WORK REQUEST -> In the text on air dispersion models, who developed CALPUFF?

TEXT SEGMENT ->
Content starts

2.1 Handling both AERMOD and CALPUFF
Depending on the specific project context, EMM typically implements the two primary regulatory air pollution dispersion models, AERMOD and CALPUFF, in performing complex data analysis on behalf of their clients.
The AERMOD model, developed and maintained by the U.S. EPA, has become one of the most important and widely used air dispersion models in the world since the release in 2006. It is commonly utilised in short-range dispersion modelling – distances of 50KM.
CALPUFF is an advanced non-steady-state meteorological and air quality modeling system developed by scientists at Exponent, Inc. and is widely used for predictions up to 200km.
Applications of AERMOD and CALPUFF modelling generate results in slightly different output formats and developing the logic to parse and handle the large filesets produced in a convenient manner was identified as a core objective of the tool to be developed.
2.2 Key features of the Solution
The features of the post-processing tool representing greatest value to EMM include:
- Handling the AERMOD/CALPUFF models (i.e. essentially a simple menu selection option) with the ability to expand the tool to other models if necessary in the future.
- Conformance to file formats (including specific columnar layouts) and input/output data stipulations by the EMM team
- Capable of accommodating a large number of calculation points and associated file sizes typically of between 100MB up to 5GB+ for the selected model.
- Outputs needed:
- X,Y,Z statistic files (Excel viewable) listing the specified result by calculation point for a range of pollutant, statistic and averaging period combinations and example outputs of a maximum 24-hour average and 99th percentile 1-hour average
- ASCII Grid file format for all outputs to allow generation of contour maps of concentrations
- Generation of Excel-viewable time series files listing contribution to hourly concentration by emission source, for the subset of sensitive calculation points (i.e. certain houses etc).

Content ends

GIVEN INFORMATION ->
Content starts

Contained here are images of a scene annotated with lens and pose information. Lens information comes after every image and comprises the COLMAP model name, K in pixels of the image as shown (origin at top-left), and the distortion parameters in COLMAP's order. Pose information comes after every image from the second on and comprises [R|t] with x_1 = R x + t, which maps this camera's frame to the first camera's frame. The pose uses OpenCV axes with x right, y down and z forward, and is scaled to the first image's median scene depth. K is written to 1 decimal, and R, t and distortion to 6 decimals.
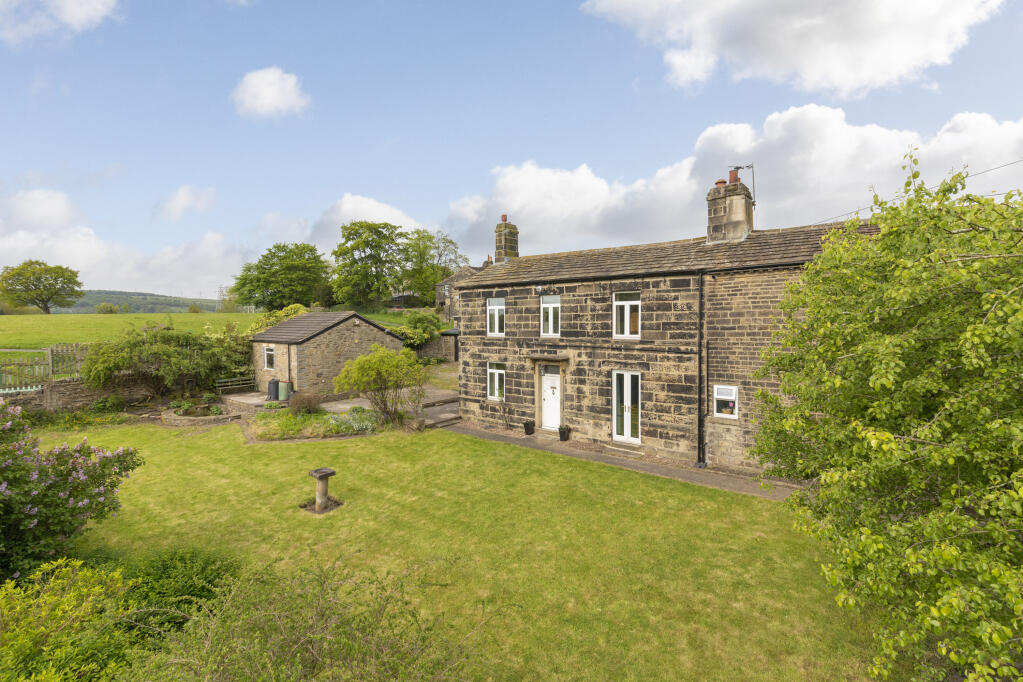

Content ends

RESPONSE TO THE TASK -> Scientists at Exponent, Inc.